Машина была удачной. Взяли ее на этот раз заранее, в Свердловске, занимался Филин, а он толк знает. Видно, и хозяин не новичок в автоделе: приемистый мотор легко вытаскивал машину на подъемах, стремительно разгонял с места. И хозяева в отъезде, хватятся еще когда, все будет кончено. Видно, Филин для себя пас, но без согласия взять боялся. Филин — и тут Филин — успел за сутки перекрасить, нацепить всякой ерунды, страхуется... Что ж, правильно, за угон ему сидеть, Вадим Николаевич тут ни при чем — так, пассажир.

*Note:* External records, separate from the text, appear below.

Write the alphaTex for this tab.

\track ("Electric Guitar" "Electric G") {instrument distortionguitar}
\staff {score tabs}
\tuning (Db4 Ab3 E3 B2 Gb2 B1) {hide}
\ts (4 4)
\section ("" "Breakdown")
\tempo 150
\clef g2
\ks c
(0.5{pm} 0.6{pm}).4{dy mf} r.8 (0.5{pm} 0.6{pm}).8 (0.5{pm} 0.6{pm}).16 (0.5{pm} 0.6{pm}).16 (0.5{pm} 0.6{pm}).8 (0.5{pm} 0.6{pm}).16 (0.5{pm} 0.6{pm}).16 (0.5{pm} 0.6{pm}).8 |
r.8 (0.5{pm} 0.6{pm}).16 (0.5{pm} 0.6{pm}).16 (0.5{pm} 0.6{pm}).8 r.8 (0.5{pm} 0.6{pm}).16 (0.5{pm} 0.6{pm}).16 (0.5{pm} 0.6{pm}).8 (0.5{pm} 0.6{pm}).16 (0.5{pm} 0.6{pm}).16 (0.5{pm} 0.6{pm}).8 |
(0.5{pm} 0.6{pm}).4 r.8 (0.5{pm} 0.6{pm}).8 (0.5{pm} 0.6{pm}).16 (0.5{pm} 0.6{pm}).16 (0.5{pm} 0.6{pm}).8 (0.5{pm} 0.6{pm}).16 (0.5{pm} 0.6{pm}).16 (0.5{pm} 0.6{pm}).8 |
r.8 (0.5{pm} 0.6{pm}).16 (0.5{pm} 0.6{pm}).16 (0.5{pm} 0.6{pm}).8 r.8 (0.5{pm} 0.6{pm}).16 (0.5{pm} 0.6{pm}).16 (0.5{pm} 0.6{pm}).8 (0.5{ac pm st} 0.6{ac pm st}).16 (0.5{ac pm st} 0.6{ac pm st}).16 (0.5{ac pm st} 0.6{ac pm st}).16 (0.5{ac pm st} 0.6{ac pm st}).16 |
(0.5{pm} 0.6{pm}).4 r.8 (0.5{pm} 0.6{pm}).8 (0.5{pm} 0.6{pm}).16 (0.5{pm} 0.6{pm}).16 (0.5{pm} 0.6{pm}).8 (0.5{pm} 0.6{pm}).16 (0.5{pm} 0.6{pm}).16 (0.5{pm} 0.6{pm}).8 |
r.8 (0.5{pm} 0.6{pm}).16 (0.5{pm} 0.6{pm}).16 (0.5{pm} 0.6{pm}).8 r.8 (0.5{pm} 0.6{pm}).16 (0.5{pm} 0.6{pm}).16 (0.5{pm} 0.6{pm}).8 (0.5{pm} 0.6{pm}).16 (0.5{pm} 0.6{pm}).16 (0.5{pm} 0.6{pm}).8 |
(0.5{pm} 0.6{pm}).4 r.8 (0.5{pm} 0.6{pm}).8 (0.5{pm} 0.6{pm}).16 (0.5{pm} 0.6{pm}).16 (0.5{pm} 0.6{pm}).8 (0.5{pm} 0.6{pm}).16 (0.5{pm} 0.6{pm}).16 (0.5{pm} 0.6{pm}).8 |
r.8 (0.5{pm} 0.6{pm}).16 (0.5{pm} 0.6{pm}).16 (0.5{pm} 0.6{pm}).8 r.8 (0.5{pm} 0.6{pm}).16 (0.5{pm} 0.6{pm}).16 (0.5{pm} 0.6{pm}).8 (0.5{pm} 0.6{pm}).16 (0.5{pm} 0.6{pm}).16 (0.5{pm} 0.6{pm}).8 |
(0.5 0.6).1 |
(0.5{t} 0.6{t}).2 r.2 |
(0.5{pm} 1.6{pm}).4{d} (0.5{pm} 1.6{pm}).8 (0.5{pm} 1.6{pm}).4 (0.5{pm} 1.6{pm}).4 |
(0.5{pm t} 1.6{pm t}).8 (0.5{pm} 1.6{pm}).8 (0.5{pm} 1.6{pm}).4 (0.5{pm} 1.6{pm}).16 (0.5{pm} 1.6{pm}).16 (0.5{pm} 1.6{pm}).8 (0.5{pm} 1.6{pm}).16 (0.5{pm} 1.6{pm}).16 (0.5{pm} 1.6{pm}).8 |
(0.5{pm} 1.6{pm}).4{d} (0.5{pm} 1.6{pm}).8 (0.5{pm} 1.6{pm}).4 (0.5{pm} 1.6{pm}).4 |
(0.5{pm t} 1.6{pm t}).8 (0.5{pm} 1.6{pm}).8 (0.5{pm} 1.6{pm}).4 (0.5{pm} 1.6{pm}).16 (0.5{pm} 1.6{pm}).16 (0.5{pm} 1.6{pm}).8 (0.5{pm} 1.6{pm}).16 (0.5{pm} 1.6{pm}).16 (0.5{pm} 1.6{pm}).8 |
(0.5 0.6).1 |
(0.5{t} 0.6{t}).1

В машинах Филин, конечно, мастак. А в остальном? Композитор был бы тут больше к месту. Некстати он сел, некстати... Хотя кто садится кстати? Но тут особенно. Причем ведь на ерунде. Хоть бы узнать, где прокол. И контакт на этот раз никак установить не удается. Ничего, передадут в суд, возможность будет. Неужели все же тот фрайер выдал? Да нет, его бы не отпустили за кордон, а он улетел, в Москве проводили. Теперь надо новый канал искать, барахлит хваленая фирменная аппаратура, а без связи как без рук. Воистину, пришла беда — отворяй ворота. Пора на дно...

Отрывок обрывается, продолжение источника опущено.